===== Supplied material =====

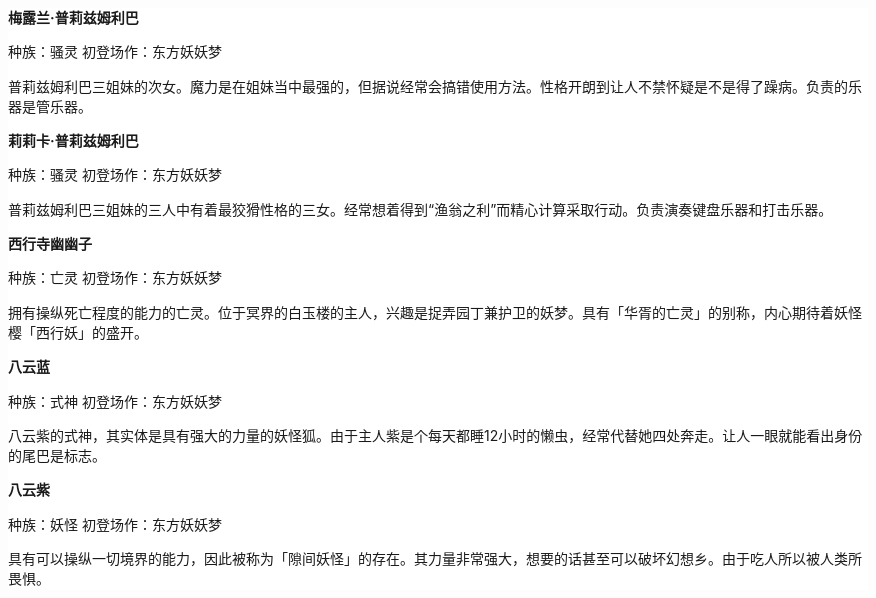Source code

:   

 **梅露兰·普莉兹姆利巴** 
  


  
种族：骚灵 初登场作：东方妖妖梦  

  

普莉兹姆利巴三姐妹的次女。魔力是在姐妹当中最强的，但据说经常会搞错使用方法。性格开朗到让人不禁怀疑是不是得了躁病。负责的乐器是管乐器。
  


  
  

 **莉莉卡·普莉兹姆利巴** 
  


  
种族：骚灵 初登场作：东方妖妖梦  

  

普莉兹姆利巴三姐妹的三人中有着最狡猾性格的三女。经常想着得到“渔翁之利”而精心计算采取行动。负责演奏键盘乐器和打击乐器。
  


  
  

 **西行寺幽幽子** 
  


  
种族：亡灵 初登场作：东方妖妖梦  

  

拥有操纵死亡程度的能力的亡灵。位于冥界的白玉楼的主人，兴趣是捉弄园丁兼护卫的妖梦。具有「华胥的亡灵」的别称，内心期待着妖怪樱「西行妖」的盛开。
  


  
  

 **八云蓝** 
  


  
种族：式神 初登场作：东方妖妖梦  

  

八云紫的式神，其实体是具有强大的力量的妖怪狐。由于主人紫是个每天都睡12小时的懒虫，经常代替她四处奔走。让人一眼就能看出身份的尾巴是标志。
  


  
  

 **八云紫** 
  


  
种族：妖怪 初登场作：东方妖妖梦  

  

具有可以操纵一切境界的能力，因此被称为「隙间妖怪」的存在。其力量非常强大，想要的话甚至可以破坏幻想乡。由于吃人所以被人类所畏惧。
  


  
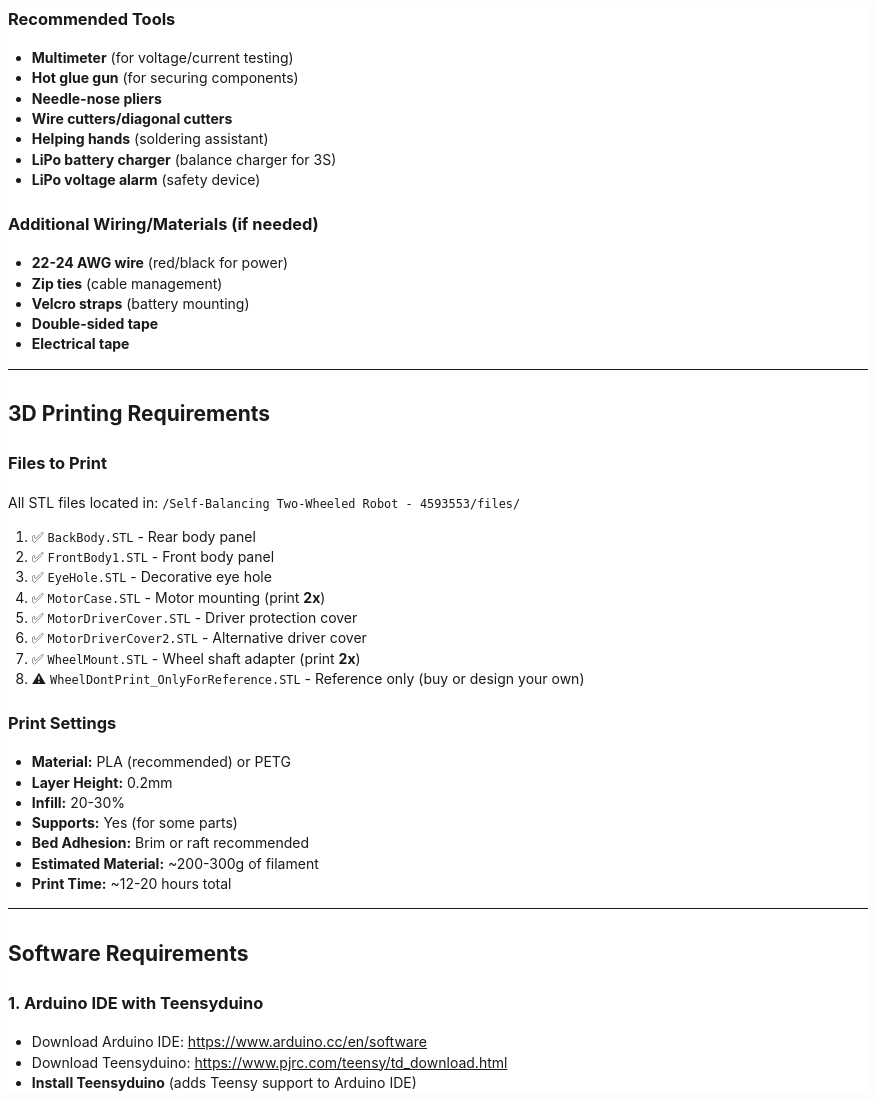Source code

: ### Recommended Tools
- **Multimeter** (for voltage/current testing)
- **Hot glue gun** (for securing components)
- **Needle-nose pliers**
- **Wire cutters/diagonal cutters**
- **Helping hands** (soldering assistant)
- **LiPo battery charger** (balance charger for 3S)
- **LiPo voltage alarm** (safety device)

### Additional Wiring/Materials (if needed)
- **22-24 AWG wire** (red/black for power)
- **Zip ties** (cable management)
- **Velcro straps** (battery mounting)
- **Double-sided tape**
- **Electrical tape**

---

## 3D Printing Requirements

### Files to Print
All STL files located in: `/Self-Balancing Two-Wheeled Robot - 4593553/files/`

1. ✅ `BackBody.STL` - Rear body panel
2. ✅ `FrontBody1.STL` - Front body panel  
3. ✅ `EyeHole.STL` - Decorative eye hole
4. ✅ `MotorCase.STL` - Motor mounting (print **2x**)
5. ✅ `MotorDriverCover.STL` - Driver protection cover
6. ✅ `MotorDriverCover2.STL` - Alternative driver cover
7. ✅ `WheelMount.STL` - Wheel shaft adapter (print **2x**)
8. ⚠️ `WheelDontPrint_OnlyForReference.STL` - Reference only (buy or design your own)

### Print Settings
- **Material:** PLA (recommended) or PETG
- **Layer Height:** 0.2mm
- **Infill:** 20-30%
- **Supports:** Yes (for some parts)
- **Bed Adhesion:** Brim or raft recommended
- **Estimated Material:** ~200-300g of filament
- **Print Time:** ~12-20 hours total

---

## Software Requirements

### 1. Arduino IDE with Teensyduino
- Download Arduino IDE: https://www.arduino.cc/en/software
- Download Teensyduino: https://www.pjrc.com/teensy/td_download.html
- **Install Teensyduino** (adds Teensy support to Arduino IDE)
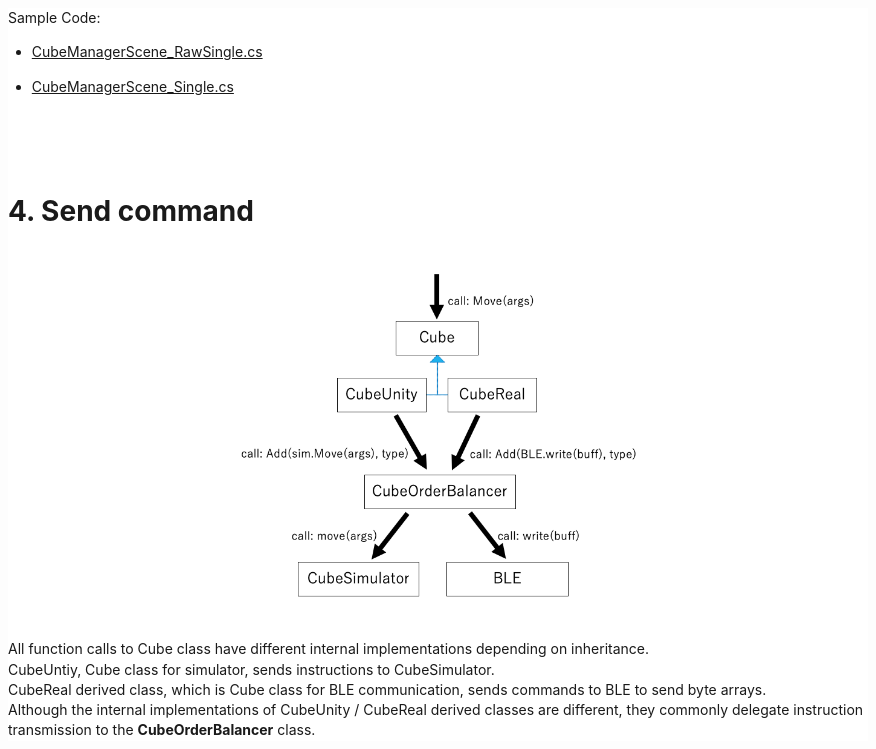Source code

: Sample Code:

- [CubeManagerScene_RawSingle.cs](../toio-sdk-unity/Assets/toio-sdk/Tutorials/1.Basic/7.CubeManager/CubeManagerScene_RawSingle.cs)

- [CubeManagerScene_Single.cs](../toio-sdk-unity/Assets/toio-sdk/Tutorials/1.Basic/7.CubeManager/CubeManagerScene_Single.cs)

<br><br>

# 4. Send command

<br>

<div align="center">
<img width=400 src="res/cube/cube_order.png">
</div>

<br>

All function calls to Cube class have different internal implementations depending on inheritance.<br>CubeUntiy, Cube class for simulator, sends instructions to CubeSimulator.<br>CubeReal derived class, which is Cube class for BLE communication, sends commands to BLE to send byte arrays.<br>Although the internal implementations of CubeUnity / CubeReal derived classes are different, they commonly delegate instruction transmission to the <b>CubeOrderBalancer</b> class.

=====

Action item:
Copy the source text of every item above word for word, leaving the pictures out of your answer.

Result of the task:
Source code

:   

 **梅露兰·普莉兹姆利巴** 
  


  
种族：骚灵 初登场作：东方妖妖梦  

  

普莉兹姆利巴三姐妹的次女。魔力是在姐妹当中最强的，但据说经常会搞错使用方法。性格开朗到让人不禁怀疑是不是得了躁病。负责的乐器是管乐器。
  


  
  

 **莉莉卡·普莉兹姆利巴** 
  


  
种族：骚灵 初登场作：东方妖妖梦  

  

普莉兹姆利巴三姐妹的三人中有着最狡猾性格的三女。经常想着得到“渔翁之利”而精心计算采取行动。负责演奏键盘乐器和打击乐器。
  


  
  

 **西行寺幽幽子** 
  


  
种族：亡灵 初登场作：东方妖妖梦  

  

拥有操纵死亡程度的能力的亡灵。位于冥界的白玉楼的主人，兴趣是捉弄园丁兼护卫的妖梦。具有「华胥的亡灵」的别称，内心期待着妖怪樱「西行妖」的盛开。
  


  
  

 **八云蓝** 
  


  
种族：式神 初登场作：东方妖妖梦  

  

八云紫的式神，其实体是具有强大的力量的妖怪狐。由于主人紫是个每天都睡12小时的懒虫，经常代替她四处奔走。让人一眼就能看出身份的尾巴是标志。
  


  
  

 **八云紫** 
  


  
种族：妖怪 初登场作：东方妖妖梦  

  

具有可以操纵一切境界的能力，因此被称为「隙间妖怪」的存在。其力量非常强大，想要的话甚至可以破坏幻想乡。由于吃人所以被人类所畏惧。
  


  
Source code

: ### Recommended Tools
- **Multimeter** (for voltage/current testing)
- **Hot glue gun** (for securing components)
- **Needle-nose pliers**
- **Wire cutters/diagonal cutters**
- **Helping hands** (soldering assistant)
- **LiPo battery charger** (balance charger for 3S)
- **LiPo voltage alarm** (safety device)

### Additional Wiring/Materials (if needed)
- **22-24 AWG wire** (red/black for power)
- **Zip ties** (cable management)
- **Velcro straps** (battery mounting)
- **Double-sided tape**
- **Electrical tape**

---

## 3D Printing Requirements

### Files to Print
All STL files located in: `/Self-Balancing Two-Wheeled Robot - 4593553/files/`

1. ✅ `BackBody.STL` - Rear body panel
2. ✅ `FrontBody1.STL` - Front body panel  
3. ✅ `EyeHole.STL` - Decorative eye hole
4. ✅ `MotorCase.STL` - Motor mounting (print **2x**)
5. ✅ `MotorDriverCover.STL` - Driver protection cover
6. ✅ `MotorDriverCover2.STL` - Alternative driver cover
7. ✅ `WheelMount.STL` - Wheel shaft adapter (print **2x**)
8. ⚠️ `WheelDontPrint_OnlyForReference.STL` - Reference only (buy or design your own)

### Print Settings
- **Material:** PLA (recommended) or PETG
- **Layer Height:** 0.2mm
- **Infill:** 20-30%
- **Supports:** Yes (for some parts)
- **Bed Adhesion:** Brim or raft recommended
- **Estimated Material:** ~200-300g of filament
- **Print Time:** ~12-20 hours total

---

## Software Requirements

### 1. Arduino IDE with Teensyduino
- Download Arduino IDE: https://www.arduino.cc/en/software
- Download Teensyduino: https://www.pjrc.com/teensy/td_download.html
- **Install Teensyduino** (adds Teensy support to Arduino IDE)
Source code

: Sample Code:

- [CubeManagerScene_RawSingle.cs](../toio-sdk-unity/Assets/toio-sdk/Tutorials/1.Basic/7.CubeManager/CubeManagerScene_RawSingle.cs)

- [CubeManagerScene_Single.cs](../toio-sdk-unity/Assets/toio-sdk/Tutorials/1.Basic/7.CubeManager/CubeManagerScene_Single.cs)

<br><br>

# 4. Send command

<br>

<div align="center">
<img width=400 src="res/cube/cube_order.png">
</div>

<br>

All function calls to Cube class have different internal implementations depending on inheritance.<br>CubeUntiy, Cube class for simulator, sends instructions to CubeSimulator.<br>CubeReal derived class, which is Cube class for BLE communication, sends commands to BLE to send byte arrays.<br>Although the internal implementations of CubeUnity / CubeReal derived classes are different, they commonly delegate instruction transmission to the <b>CubeOrderBalancer</b> class.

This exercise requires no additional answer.